**ASSIGNMENT:** Could you transcribe each entry below exactly, minus the images?

Collected data entries
____

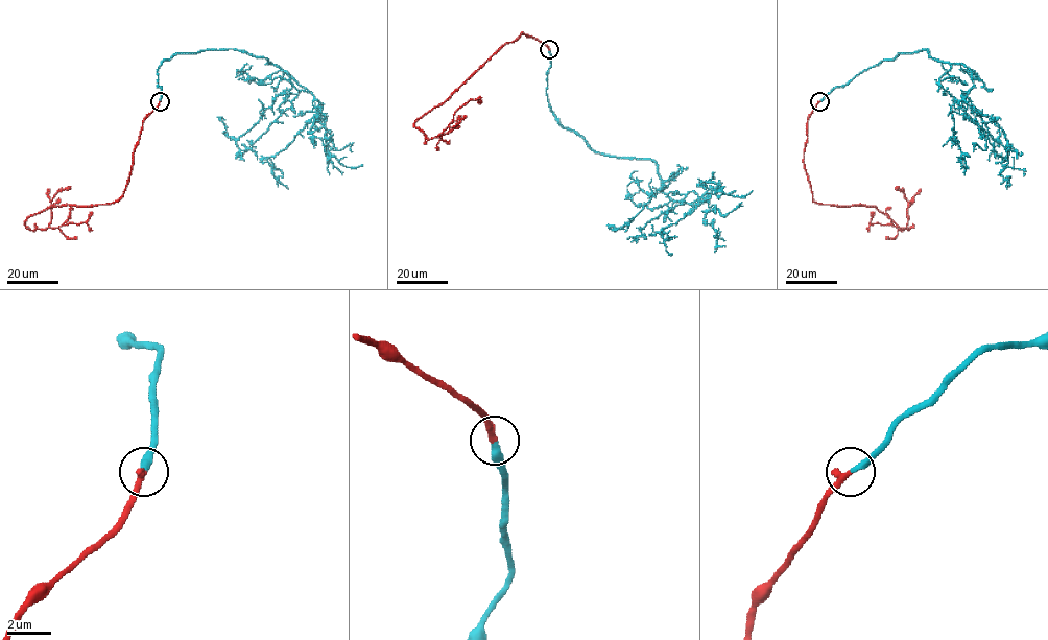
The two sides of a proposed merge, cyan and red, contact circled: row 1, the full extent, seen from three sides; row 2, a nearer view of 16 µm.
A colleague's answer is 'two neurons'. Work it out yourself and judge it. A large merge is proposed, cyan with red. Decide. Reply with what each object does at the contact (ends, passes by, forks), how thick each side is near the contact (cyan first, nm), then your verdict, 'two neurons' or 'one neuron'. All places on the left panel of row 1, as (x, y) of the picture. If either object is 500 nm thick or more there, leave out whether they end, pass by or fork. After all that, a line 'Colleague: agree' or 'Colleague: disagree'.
cyan ends there; red ends there; 320 nm thick on the cyan side, 300 nm on the other; one neuron
Colleague: disagree

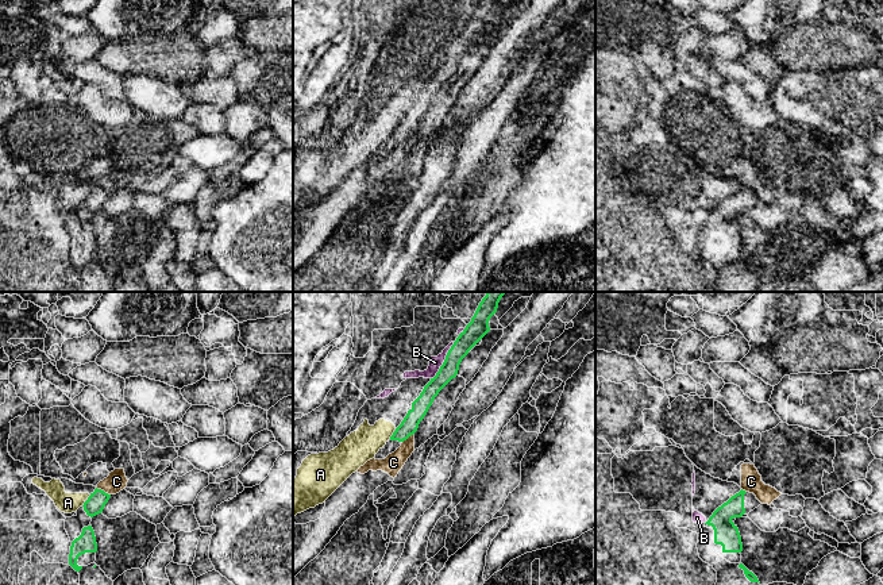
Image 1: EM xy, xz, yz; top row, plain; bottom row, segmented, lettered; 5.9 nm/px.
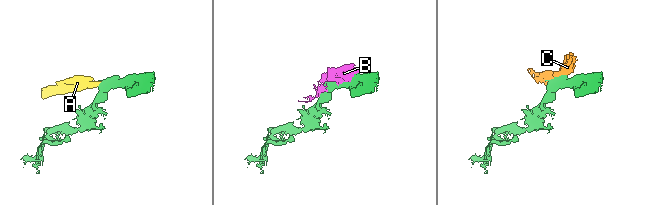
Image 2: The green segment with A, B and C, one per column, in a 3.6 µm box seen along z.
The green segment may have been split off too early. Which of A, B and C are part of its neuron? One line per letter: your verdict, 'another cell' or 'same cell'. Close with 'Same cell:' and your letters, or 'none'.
A: another cell
B: another cell
C: another cell
Same cell: none

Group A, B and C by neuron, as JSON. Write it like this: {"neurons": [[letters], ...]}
{"neurons": [["A", "B"], ["C"]]}

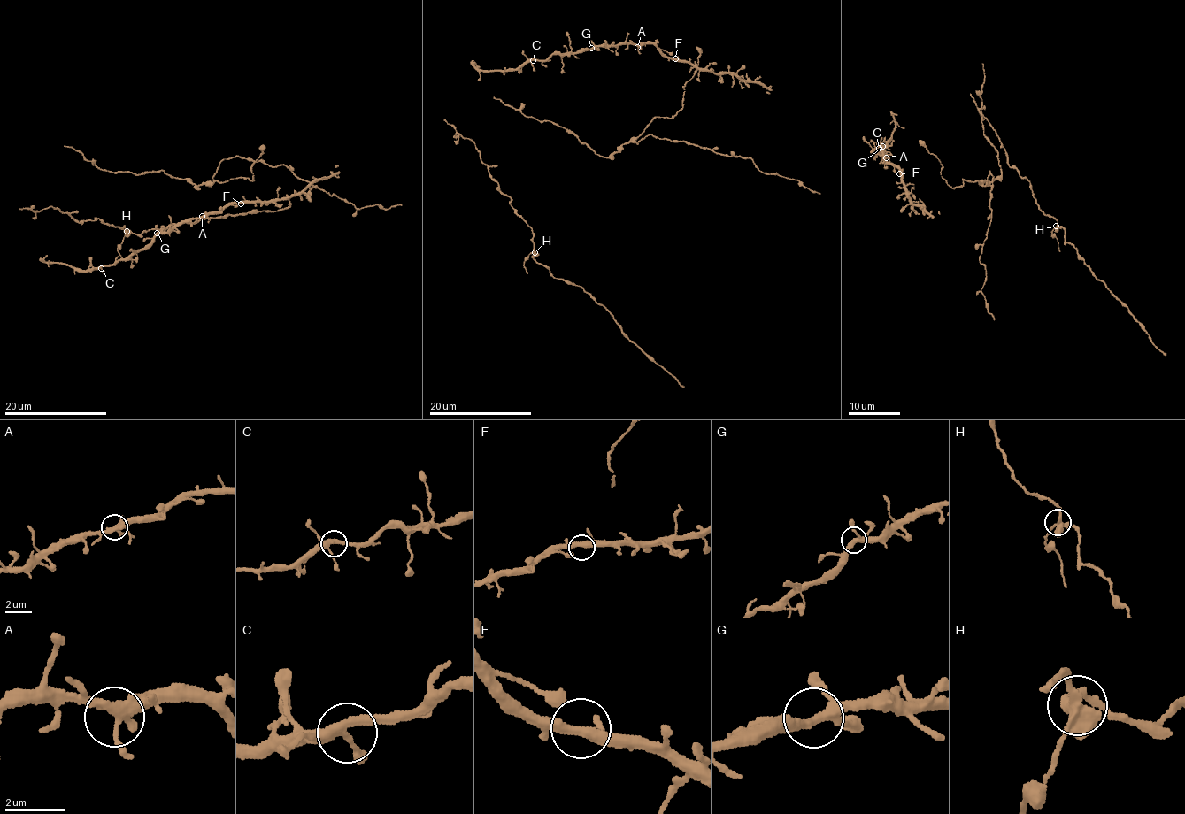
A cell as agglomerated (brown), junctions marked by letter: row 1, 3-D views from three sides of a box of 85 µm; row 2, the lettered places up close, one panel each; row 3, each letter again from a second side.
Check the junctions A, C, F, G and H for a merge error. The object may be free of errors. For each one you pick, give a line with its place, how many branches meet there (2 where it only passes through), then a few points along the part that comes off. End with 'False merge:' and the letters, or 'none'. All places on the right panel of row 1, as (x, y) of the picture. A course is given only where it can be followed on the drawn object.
H: Place: (1056, 226). Branches: 4. Course of the part to remove: (1057, 226), (1052, 236), (1056, 237), (1059, 252)
False merge: H

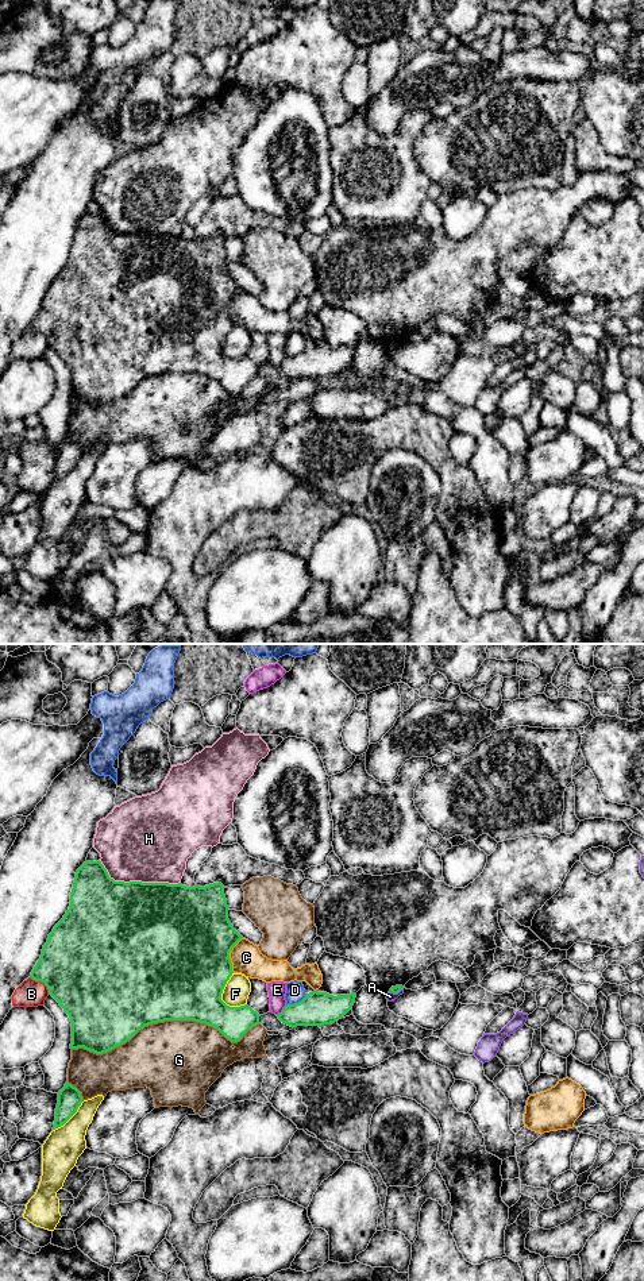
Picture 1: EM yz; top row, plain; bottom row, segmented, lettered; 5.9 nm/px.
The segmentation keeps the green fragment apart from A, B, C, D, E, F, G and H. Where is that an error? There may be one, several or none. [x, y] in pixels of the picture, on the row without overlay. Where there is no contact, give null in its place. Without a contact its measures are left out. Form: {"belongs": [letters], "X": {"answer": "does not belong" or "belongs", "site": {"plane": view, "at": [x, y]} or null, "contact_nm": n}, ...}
{"belongs": [], "A": {"answer": "does not belong", "site": {"plane": "yz", "at": [396, 344]}, "contact_nm": 90}, "B": {"answer": "does not belong", "site": {"plane": "yz", "at": [42, 334]}, "contact_nm": 160}, "C": {"answer": "does not belong", "site": {"plane": "yz", "at": [228, 307]}, "contact_nm": 220}, "D": {"answer": "does not belong", "site": {"plane": "yz", "at": [296, 355]}, "contact_nm": 140}, "E": {"answer": "does not belong", "site": {"plane": "yz", "at": [282, 362]}, "contact_nm": 90}, "F": {"answer": "does not belong", "site": {"plane": "yz", "at": [220, 347]}, "contact_nm": 220}, "G": {"answer": "does not belong", "site": {"plane": "yz", "at": [165, 371]}, "contact_nm": 1150}, "H": {"answer": "does not belong", "site": {"plane": "yz", "at": [137, 234]}, "contact_nm": 500}}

____

**SOLUTION BELOW:**
The two sides of a proposed merge, cyan and red, contact circled: row 1, the full extent, seen from three sides; row 2, a nearer view of 16 µm.
A colleague's answer is 'two neurons'. Work it out yourself and judge it. A large merge is proposed, cyan with red. Decide. Reply with what each object does at the contact (ends, passes by, forks), how thick each side is near the contact (cyan first, nm), then your verdict, 'two neurons' or 'one neuron'. All places on the left panel of row 1, as (x, y) of the picture. If either object is 500 nm thick or more there, leave out whether they end, pass by or fork. After all that, a line 'Colleague: agree' or 'Colleague: disagree'.
cyan ends there; red ends there; 320 nm thick on the cyan side, 300 nm on the other; one neuron
Colleague: disagree

Image 1: EM xy, xz, yz; top row, plain; bottom row, segmented, lettered; 5.9 nm/px.
Image 2: The green segment with A, B and C, one per column, in a 3.6 µm box seen along z.
The green segment may have been split off too early. Which of A, B and C are part of its neuron? One line per letter: your verdict, 'another cell' or 'same cell'. Close with 'Same cell:' and your letters, or 'none'.
A: another cell
B: another cell
C: another cell
Same cell: none

Group A, B and C by neuron, as JSON. Write it like this: {"neurons": [[letters], ...]}
{"neurons": [["A", "B"], ["C"]]}

A cell as agglomerated (brown), junctions marked by letter: row 1, 3-D views from three sides of a box of 85 µm; row 2, the lettered places up close, one panel each; row 3, each letter again from a second side.
Check the junctions A, C, F, G and H for a merge error. The object may be free of errors. For each one you pick, give a line with its place, how many branches meet there (2 where it only passes through), then a few points along the part that comes off. End with 'False merge:' and the letters, or 'none'. All places on the right panel of row 1, as (x, y) of the picture. A course is given only where it can be followed on the drawn object.
H: Place: (1056, 226). Branches: 4. Course of the part to remove: (1057, 226), (1052, 236), (1056, 237), (1059, 252)
False merge: H

Picture 1: EM yz; top row, plain; bottom row, segmented, lettered; 5.9 nm/px.
The segmentation keeps the green fragment apart from A, B, C, D, E, F, G and H. Where is that an error? There may be one, several or none. [x, y] in pixels of the picture, on the row without overlay. Where there is no contact, give null in its place. Without a contact its measures are left out. Form: {"belongs": [letters], "X": {"answer": "does not belong" or "belongs", "site": {"plane": view, "at": [x, y]} or null, "contact_nm": n}, ...}
{"belongs": [], "A": {"answer": "does not belong", "site": {"plane": "yz", "at": [396, 344]}, "contact_nm": 90}, "B": {"answer": "does not belong", "site": {"plane": "yz", "at": [42, 334]}, "contact_nm": 160}, "C": {"answer": "does not belong", "site": {"plane": "yz", "at": [228, 307]}, "contact_nm": 220}, "D": {"answer": "does not belong", "site": {"plane": "yz", "at": [296, 355]}, "contact_nm": 140}, "E": {"answer": "does not belong", "site": {"plane": "yz", "at": [282, 362]}, "contact_nm": 90}, "F": {"answer": "does not belong", "site": {"plane": "yz", "at": [220, 347]}, "contact_nm": 220}, "G": {"answer": "does not belong", "site": {"plane": "yz", "at": [165, 371]}, "contact_nm": 1150}, "H": {"answer": "does not belong", "site": {"plane": "yz", "at": [137, 234]}, "contact_nm": 500}}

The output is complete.